Несколько минут казалось, что Император забыл о присутствии Марка Аррия Юлиана – так он был погружен в развернутые перед ним планы и чертежи, делая какие-то пометки и задумчиво хмуря лоб. Он сравнивал сметы расходов, что-то подсчитывал и прикидывал. Одет Император был очень скромно – в тунику из грубой некрашеной шерсти, и имел облик крепко сбитого селянина-земледельца, кем, впрочем, всегда считал себя и демонстративно гордился этим. У него было довольно приятное лицо человека, много пережившего в своей жизни. Черты его лица были нечеткими, несколько смазанными, как в заготовке из глины, еще не доведенной рукою мастера до совершенства. Его руки, лишенные колец и браслетов, были руками земледельца, привыкшими к земле и навозу и не пренебрегающими трудом. Он был упорен, цепок и упрям, словно корни столетнего дуба, но одновременно обладал добродушием, смягчавшим это упрямство. Для человека, находящегося на вершине власти, он был поразительно необидчив: однажды, когда его носилки проносили сквозь толпу, один босоногий философ прокричал в его адрес столь непристойное оскорбление, что от него, пожалуй, покраснел бы и погонщик мулов, – единственным же наказанием со стороны Веспасиана за эту дерзость явилось еще более площадное ругательство в адрес философа.

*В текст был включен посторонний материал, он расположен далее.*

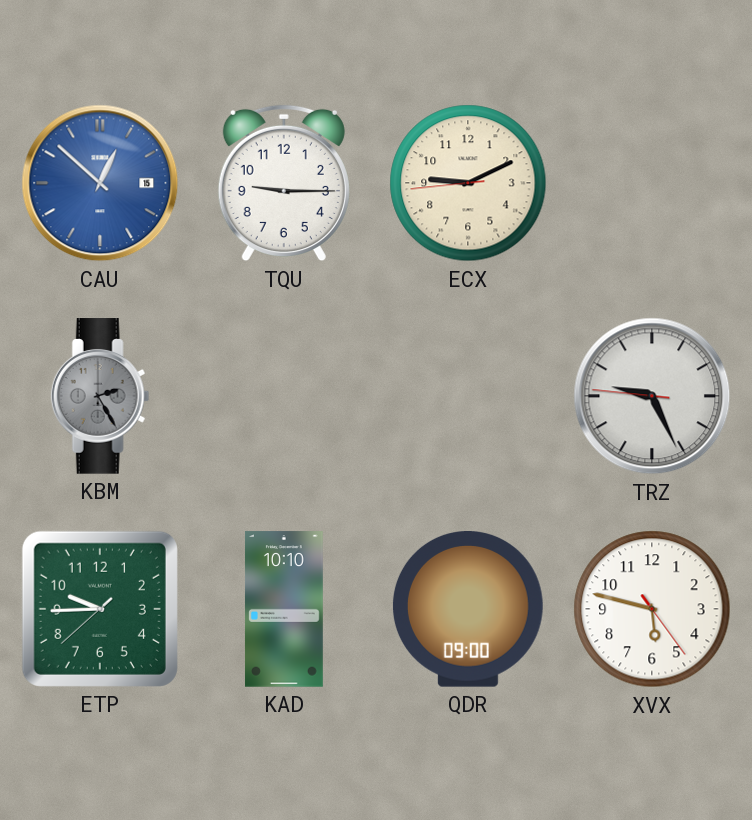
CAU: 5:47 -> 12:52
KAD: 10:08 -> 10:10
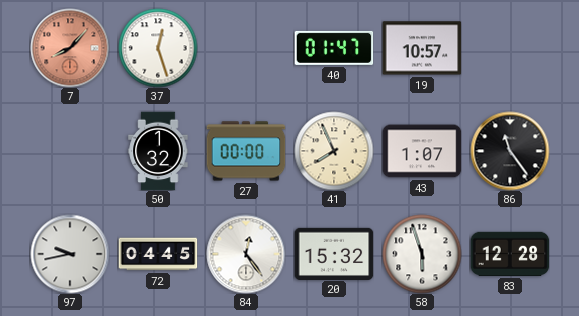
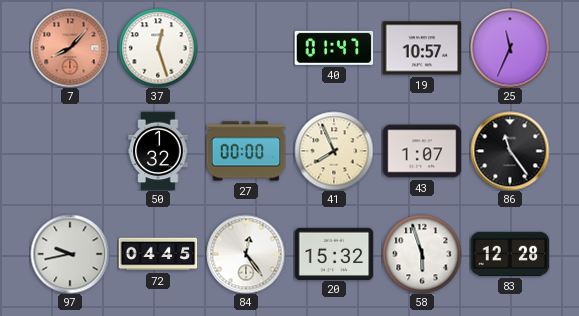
25: none -> 11:34
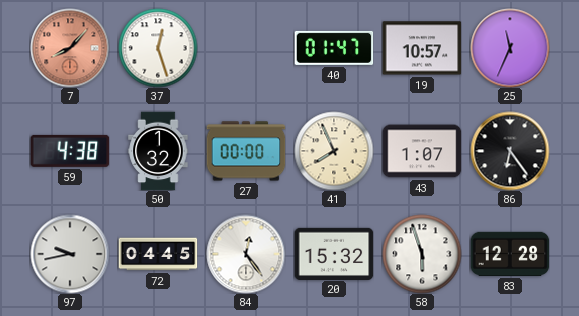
59: none -> 4:38
86: 11:24 -> 6:24
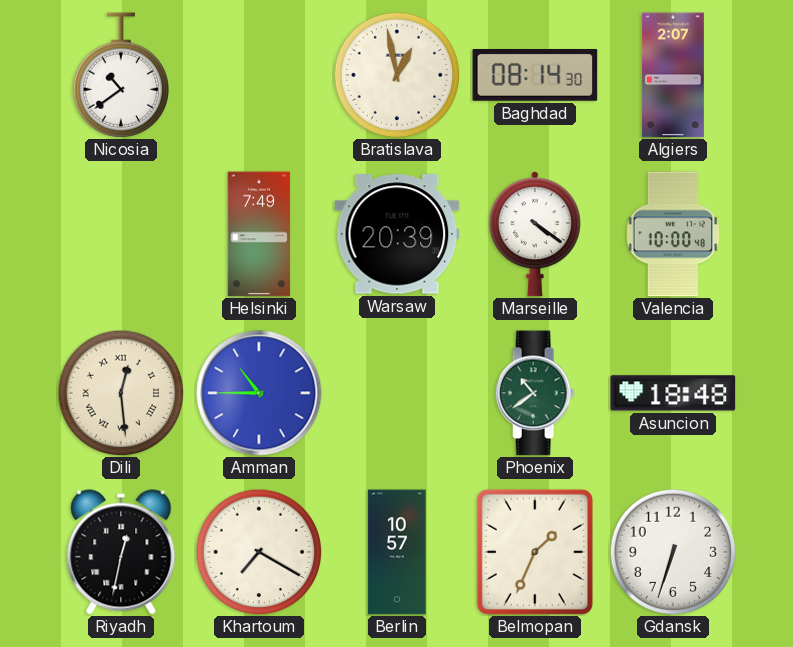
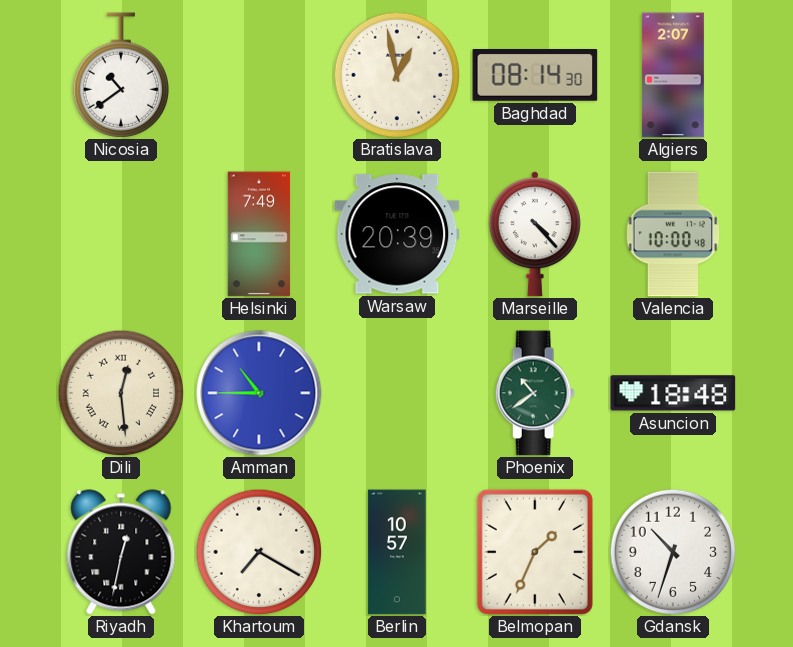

– Юлиан? Прекрасно! – голос Императора всегда звучал бодро и добродушно вне зависимости от самых суровых обстоятельств. Марк Юлиан отвесил низкий поклон и поприветствовал его с перечислением всех титулов. Веспасиан слушал, нетерпеливо кивая, а затем вернулся к изучению плана, подозвав жестом Марка Юлиана подойти поближе к столу.

– Я вынужден посвятить тебя в одну не совсем приятную тайну, касающуюся моей семьи, – веселым тоном заявил Веспасиан. – Но прежде чем я сделаю это и неизбежно упаду в твоих глазах довольно низко, подойди-ка сюда и посмотри на мой замысел! Знаю, знаю, что говорят обо мне болтуны в застольях: он не умеет держать в руках своих сыновей, зато умеет строить на века.